> Your objective: Rewrite the lines below with every "search distribution" changed to "sampling distribution" and nothing else altered. Leave the pictures out.

> Records for the exercise:
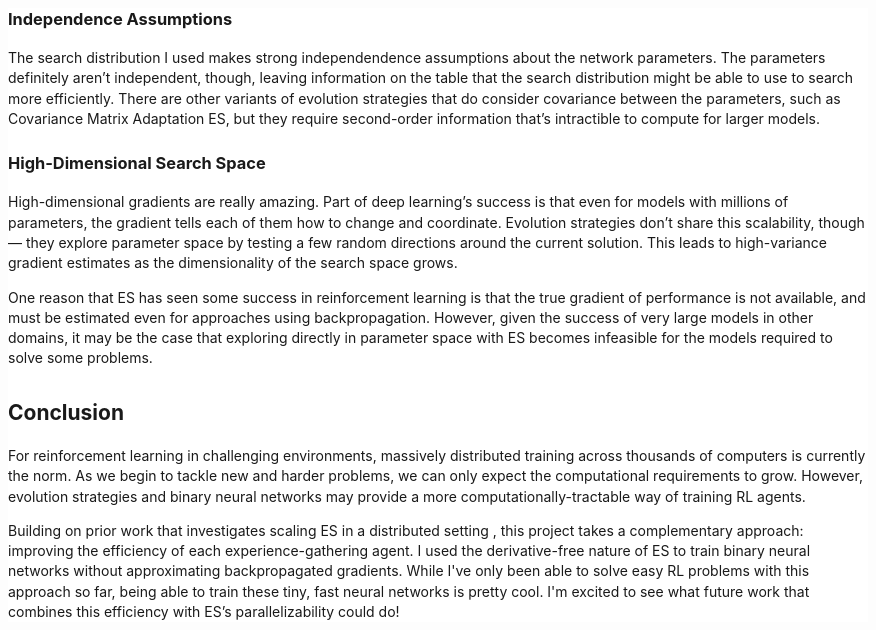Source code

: ### Independence Assumptions

The search distribution I used makes strong independendence assumptions about the network parameters. The parameters definitely aren’t independent, though, leaving information on the table that the search distribution might be able to use to search more efficiently. There are other variants of evolution strategies that do consider covariance between the parameters, such as Covariance Matrix Adaptation ES, but they require second-order information that’s intractible to compute for larger models.

### High-Dimensional Search Space

High-dimensional gradients are really amazing. Part of deep learning’s success is that even for models with millions of parameters, the gradient tells each of them how to change and coordinate. Evolution strategies don’t share this scalability, though — they explore parameter space by testing a few random directions around the current solution. This leads to high-variance gradient estimates as the dimensionality of the search space grows.

One reason that ES has seen some success in reinforcement learning is that the true gradient of performance is not available, and must be estimated even for approaches using backpropagation. However, given the success of very large models in other domains, it may be the case that exploring directly in parameter space with ES becomes infeasible for the models required to solve some problems.

## Conclusion

For reinforcement learning in challenging environments, massively distributed training across thousands of computers is currently the norm. As we begin to tackle new and harder problems, we can only expect the computational requirements to grow. However, evolution strategies and binary neural networks may provide a more computationally-tractable way of training RL agents.

Building on prior work that investigates scaling ES in a distributed setting <d-cite key="salimans2017evolution"></d-cite>, this project takes a complementary approach: improving the efficiency of each experience-gathering agent. I used the derivative-free nature of ES to train binary neural networks without approximating backpropagated gradients. While I've only been able to solve easy RL problems with this approach so far, being able to train these tiny, fast neural networks is pretty cool. I'm excited to see what future work that combines this efficiency with ES’s parallelizability could do!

> Exercise solution:
Source code

: ### Independence Assumptions

The sampling distribution I used makes strong independendence assumptions about the network parameters. The parameters definitely aren’t independent, though, leaving information on the table that the sampling distribution might be able to use to search more efficiently. There are other variants of evolution strategies that do consider covariance between the parameters, such as Covariance Matrix Adaptation ES, but they require second-order information that’s intractible to compute for larger models.

### High-Dimensional Search Space

High-dimensional gradients are really amazing. Part of deep learning’s success is that even for models with millions of parameters, the gradient tells each of them how to change and coordinate. Evolution strategies don’t share this scalability, though — they explore parameter space by testing a few random directions around the current solution. This leads to high-variance gradient estimates as the dimensionality of the search space grows.

One reason that ES has seen some success in reinforcement learning is that the true gradient of performance is not available, and must be estimated even for approaches using backpropagation. However, given the success of very large models in other domains, it may be the case that exploring directly in parameter space with ES becomes infeasible for the models required to solve some problems.

## Conclusion

For reinforcement learning in challenging environments, massively distributed training across thousands of computers is currently the norm. As we begin to tackle new and harder problems, we can only expect the computational requirements to grow. However, evolution strategies and binary neural networks may provide a more computationally-tractable way of training RL agents.

Building on prior work that investigates scaling ES in a distributed setting <d-cite key="salimans2017evolution"></d-cite>, this project takes a complementary approach: improving the efficiency of each experience-gathering agent. I used the derivative-free nature of ES to train binary neural networks without approximating backpropagated gradients. While I've only been able to solve easy RL problems with this approach so far, being able to train these tiny, fast neural networks is pretty cool. I'm excited to see what future work that combines this efficiency with ES’s parallelizability could do!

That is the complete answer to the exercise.